In this new government, the ministers of portfolios particularly important to horticulture remain unchanged from the previous session. We are eager to resume our work with Minister of Agriculture, Food & Rural Affairs Lisa Thompson, Minister of the Environment, Conservation and Parks David Piccini and Minister of Labour, Immigration, Training and Skills Development Monte McNaughton.
We are also looking forward to getting to know the two new Parliamentary Assistants to the Minister of Agriculture, Food and Rural Affairs Rob Flack, MPP for Elgin-Middlesex-London, and Trevor Jones, MPP for Chatham-Kent-Leamington. And we hope to meet with many MPPs, ministers and their staff at our upcoming fall Queen’s Park event, which is returning in-person after a two-year hiatus.
Since March 2020, most of the time of the Ontario Fruit and Vegetable Growers’ Association (OFVGA) has been spent with the COVID-19 pandemic, which has been the dominant challenge. Now, we have an opportunity to return our focus to other issues that also affect our industry and our farms: the business of feeding people and ensuring our sector can grow sustainably, profitably and competitively.

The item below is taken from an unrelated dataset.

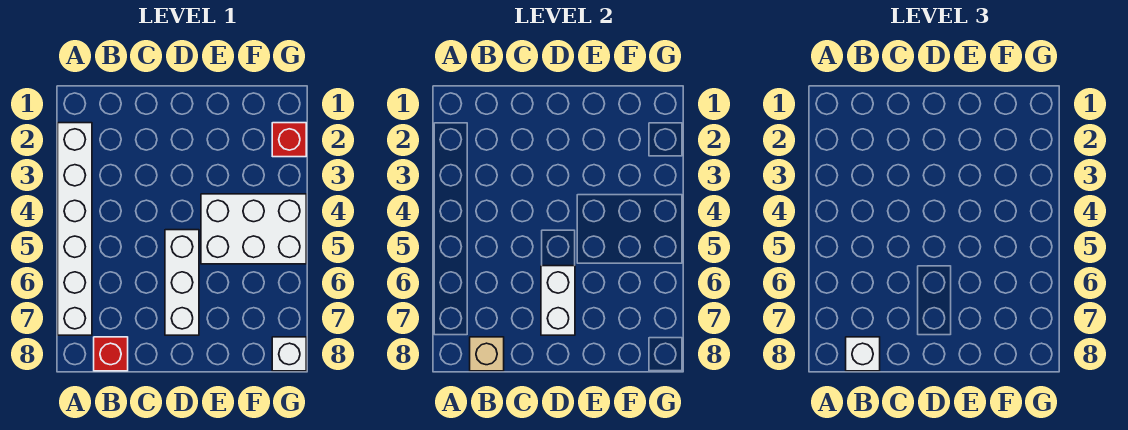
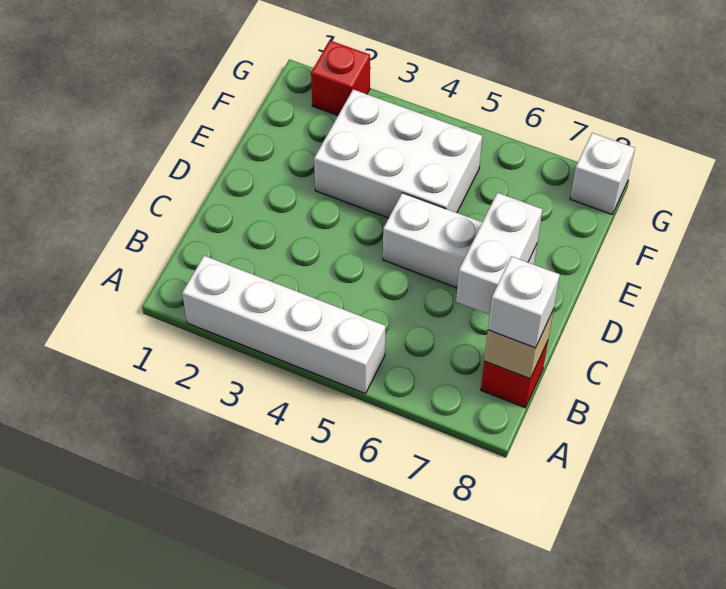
white brick A2:A7 level 1 -> white brick A2:A5 level 1
white brick D6:D7 level 2 -> white brick C7:D7 level 2
white brick E4:G5 level 1 -> white brick E3:F5 level 1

Here are some of those issues:
The biggest problem facing our industry currently is the share of the consumer dollar that goes to growers. Food prices for consumers have been rising, but there’s been no comparative increase in the prices that growers receive for the crops we sell.
We produce in a global market, making us price takers with little to no ability to pass along cost increases as other sectors can, and we face strong pressure from retailers. This is a time of extraordinary pressures on our industry, as we’re dealing with inflation, supply chain shortages and delays, labour issues and other challenges that combine to make our production costs higher than in many other parts of the world.

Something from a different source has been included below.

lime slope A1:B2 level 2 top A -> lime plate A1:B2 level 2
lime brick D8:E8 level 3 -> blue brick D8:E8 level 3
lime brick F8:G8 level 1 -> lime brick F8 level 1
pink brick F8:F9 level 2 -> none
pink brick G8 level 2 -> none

That’s part of what makes strong business risk management programming so important for growers. We appreciate the work of Minister Thompson in helping to secure improvements to those programs for the next agricultural policy framework at the recent federal-provincial-territorial ministers of agriculture meeting. These are changes fruit and vegetable growers, along with many other sectors, have long been asking for.
We are also encouraging the provincial government to increase funding for the Risk Management Program/Self-Directed Risk Management program. Together with our partners in the Ontario Agriculture Sustainability Coalition, we are asking for an extra $100 million in funding for all participating commodities combined to help alleviate some of these pressures and provide growers with more of a safety net.
Another major issue facing many Ontario growers currently are challenges surrounding Environmental Compliance Approvals (ECAs). These are permits issued by the Ministry of the Environment, Conservation and Parks related to emissions and discharges; in this case, they are specific to vegetable wash water in the Holland Marsh and stormwater in greenhouse production. They are also required for septic system installations for some larger on-farm worker housing projects.
ECA targets are not consistent between farms or regions, and the process to obtain an ECA – not to implement it – is expensive and lengthy. As well, many Compliance Officers are taking an enforcement approach when visiting farms rather than supporting growers in improving their environmental performance.
It’s an issue serious enough to result in some growers leaving the sector or deciding against expansion of their businesses in Ontario. OFVGA has brought this issue to the attention of Minister Piccini in hopes of finding solutions that balance the need for efficient domestic food production with the province’s environmental goals.